Murray N. Rothbard
Money in a Free Society
10. Stabilize the Price Level?
Some theorists charge that a free monetary system would be unwise, because it would not "stabilize the price level," i.e., the price of the money-unit. Money, they say, is supposed to be a fixed yardstick that never changes. Therefore, its value, or purchasing power, should be stabilized. Since the price of money would admittedly fluctuate on the free market, freedom must be overruled by government management to insure stability.  Stability would provide justice, for example, to debtors and creditors, who will be sure of paying back dollars, or gold ounces, of the same purchasing power as they lent out.
Yet, if creditors and debtors want to hedge against future changes in purchasing power, they can do so easily on the free market. When they make their contracts, they can agree that repayment will be made in a sum of money adjusted by some agreed-upon index number of changes in the value of money.
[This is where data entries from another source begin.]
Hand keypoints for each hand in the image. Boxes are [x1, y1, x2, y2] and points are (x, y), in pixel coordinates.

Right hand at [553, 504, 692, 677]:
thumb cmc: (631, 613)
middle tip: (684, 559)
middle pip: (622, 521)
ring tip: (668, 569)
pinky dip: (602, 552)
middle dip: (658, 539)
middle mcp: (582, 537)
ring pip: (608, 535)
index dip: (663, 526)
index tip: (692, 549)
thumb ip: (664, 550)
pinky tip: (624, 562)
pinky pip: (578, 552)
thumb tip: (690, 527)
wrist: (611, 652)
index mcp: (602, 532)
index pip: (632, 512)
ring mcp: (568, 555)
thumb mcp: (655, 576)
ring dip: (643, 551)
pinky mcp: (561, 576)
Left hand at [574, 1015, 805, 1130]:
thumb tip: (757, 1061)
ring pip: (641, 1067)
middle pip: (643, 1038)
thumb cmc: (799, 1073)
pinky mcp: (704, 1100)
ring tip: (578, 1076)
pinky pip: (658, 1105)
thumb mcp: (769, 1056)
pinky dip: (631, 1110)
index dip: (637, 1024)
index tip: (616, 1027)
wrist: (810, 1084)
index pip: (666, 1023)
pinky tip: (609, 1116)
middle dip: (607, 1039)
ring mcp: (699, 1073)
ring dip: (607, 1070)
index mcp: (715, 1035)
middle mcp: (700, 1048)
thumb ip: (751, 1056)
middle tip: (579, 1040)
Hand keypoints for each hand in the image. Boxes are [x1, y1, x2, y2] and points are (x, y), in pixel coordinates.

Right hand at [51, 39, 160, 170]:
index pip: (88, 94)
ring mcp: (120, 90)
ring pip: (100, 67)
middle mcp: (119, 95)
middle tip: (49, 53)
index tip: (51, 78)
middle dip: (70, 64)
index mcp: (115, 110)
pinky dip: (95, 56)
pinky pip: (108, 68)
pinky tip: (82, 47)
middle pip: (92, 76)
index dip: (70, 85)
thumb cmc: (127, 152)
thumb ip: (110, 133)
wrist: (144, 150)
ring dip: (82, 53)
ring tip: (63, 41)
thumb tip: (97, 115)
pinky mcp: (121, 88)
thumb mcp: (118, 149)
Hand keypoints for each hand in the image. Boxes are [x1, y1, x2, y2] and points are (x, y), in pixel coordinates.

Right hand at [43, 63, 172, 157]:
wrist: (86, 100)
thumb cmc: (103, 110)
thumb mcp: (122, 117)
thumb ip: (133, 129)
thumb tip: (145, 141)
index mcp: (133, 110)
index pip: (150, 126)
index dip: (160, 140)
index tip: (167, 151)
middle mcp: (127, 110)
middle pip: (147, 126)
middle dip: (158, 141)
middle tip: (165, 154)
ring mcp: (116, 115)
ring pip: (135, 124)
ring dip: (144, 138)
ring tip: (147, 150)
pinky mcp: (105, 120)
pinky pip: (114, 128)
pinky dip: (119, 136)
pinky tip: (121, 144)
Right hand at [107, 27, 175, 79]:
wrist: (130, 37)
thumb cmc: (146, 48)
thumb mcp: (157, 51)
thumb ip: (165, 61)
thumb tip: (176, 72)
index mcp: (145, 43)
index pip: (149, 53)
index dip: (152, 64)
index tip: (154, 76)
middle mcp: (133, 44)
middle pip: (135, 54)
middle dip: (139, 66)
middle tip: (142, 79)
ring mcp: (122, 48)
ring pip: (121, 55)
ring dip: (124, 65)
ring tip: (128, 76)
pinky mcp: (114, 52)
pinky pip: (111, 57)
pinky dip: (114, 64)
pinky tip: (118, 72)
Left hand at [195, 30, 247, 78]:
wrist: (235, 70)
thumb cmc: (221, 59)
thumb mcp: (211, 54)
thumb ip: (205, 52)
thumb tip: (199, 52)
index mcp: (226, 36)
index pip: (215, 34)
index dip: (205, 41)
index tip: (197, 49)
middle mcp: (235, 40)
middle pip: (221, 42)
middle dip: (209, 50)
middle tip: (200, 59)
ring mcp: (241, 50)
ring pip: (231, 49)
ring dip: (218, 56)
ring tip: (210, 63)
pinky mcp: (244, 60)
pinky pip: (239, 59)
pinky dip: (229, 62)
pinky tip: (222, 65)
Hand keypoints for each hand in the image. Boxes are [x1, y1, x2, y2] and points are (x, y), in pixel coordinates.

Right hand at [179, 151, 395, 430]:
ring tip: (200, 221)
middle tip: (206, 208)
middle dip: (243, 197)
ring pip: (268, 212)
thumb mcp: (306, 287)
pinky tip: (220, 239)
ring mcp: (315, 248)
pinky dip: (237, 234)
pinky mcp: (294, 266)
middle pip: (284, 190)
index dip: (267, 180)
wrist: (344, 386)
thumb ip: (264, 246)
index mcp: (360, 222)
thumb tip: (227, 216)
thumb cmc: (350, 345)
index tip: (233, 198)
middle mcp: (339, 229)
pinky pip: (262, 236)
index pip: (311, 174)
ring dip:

The stabilizers have long advocated such measures, but strangely enough, the very lenders and borrowers who are supposed to benefit most from stability, have rarely availed themselves of the opportunity. Must the government then force certain "benefits" on people who have already freely rejected them? Apparently, businessmen would rather take their chances, in this world of irremediable uncertainty, on their ability to anticipate the conditions of the market. After all, the price of money is no different from any other free prices on the market. They can change in response to changes in demand of individuals; why not the monetary price?
Artificial stabilization would, in fact, seriously distort and hamper the workings of the market. As we have indicated, people would be unavoidably frustrated in their desires to alter their real proportion of cash balances; there would be no opportunity to change cash balances in proportion to prices. Furthermore, improved standards of living come to the public from the fruits of capital investment. Increased productivity tends to lower prices (and costs) and thereby distribute the fruits of 383 free enterprise to all the public, raising the standard of living of all consumers. Forcible propping up of the price level prevents this spread of higher living standards.
Money, in short, is not a "fixed yardstick." It is a commodity serving as a medium for exchanges. Flexibility in its value in response to consumer demands is just as important and just as beneficial as any other free pricing on the market.
How the government would go about this is unimportant at this point. Basically, it would involve governmentally-managed changes in the money supply.